(Saved data entries)
+-------+

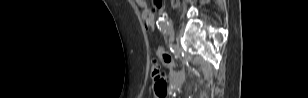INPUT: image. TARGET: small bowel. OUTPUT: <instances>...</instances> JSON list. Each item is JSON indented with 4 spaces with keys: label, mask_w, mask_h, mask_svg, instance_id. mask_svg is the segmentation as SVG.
<instances>
[{
    "label": "small bowel",
    "mask_w": 308,
    "mask_h": 98,
    "mask_svg": "<svg viewBox=\"0 0 308 98\" xmlns=\"http://www.w3.org/2000/svg\"><path fill=\"white\" fill-rule=\"evenodd\" d=\"M137 2V4L142 8V9H149V7H148V3H147V1H145V0H137L136 1ZM153 8L154 9H161L162 8V2L161 3H154L153 4ZM152 14V13H151ZM142 18H143V16H142ZM151 24H153V22H151ZM144 27H145V25H144ZM165 79V78H164ZM166 81V80H165ZM166 86H167V83H166Z\"/></svg>",
    "instance_id": "obj_1"
}]
</instances>
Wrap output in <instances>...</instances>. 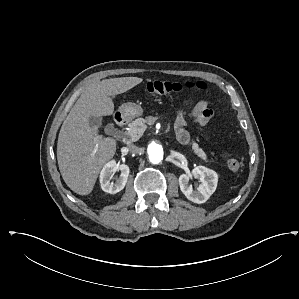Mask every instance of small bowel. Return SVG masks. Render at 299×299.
<instances>
[{"label":"small bowel","instance_id":"c3829d8e","mask_svg":"<svg viewBox=\"0 0 299 299\" xmlns=\"http://www.w3.org/2000/svg\"><path fill=\"white\" fill-rule=\"evenodd\" d=\"M190 114L195 122L201 126L206 125L213 117L211 104L207 100H200L195 103H189ZM186 119L182 111H178L175 120V133L178 141L182 144L189 142V134L185 129Z\"/></svg>","mask_w":299,"mask_h":299}]
</instances>
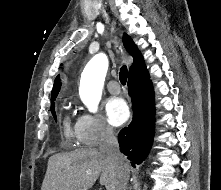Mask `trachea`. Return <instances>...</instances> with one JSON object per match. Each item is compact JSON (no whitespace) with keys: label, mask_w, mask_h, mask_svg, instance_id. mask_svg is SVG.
Here are the masks:
<instances>
[{"label":"trachea","mask_w":221,"mask_h":190,"mask_svg":"<svg viewBox=\"0 0 221 190\" xmlns=\"http://www.w3.org/2000/svg\"><path fill=\"white\" fill-rule=\"evenodd\" d=\"M127 76H128V72H127V67L125 65H123L120 69V73H119V79L122 85H125L127 82Z\"/></svg>","instance_id":"obj_1"}]
</instances>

+-------+

» **WHAT IS REQUIRED**:
Reproduce the material verbatim from the line containing "mask_svg is SVG." through the end of the material, both ends included. Omit the pictures.

» **OUTPUT OF THE EXERCISE**:
Mask `trachea`. Return <instances>...</instances> with one JSON object per match. Each item is compact JSON (no whitespace) with keys: label, mask_w, mask_h, mask_svg, instance_id. mask_svg is SVG.
Here are the masks:
<instances>
[{"label":"trachea","mask_w":221,"mask_h":190,"mask_svg":"<svg viewBox=\"0 0 221 190\" xmlns=\"http://www.w3.org/2000/svg\"><path fill=\"white\" fill-rule=\"evenodd\" d=\"M127 76H128V72H127V67L125 65H123L120 69V73H119V79L122 85H125L127 82Z\"/></svg>","instance_id":"obj_1"}]
</instances>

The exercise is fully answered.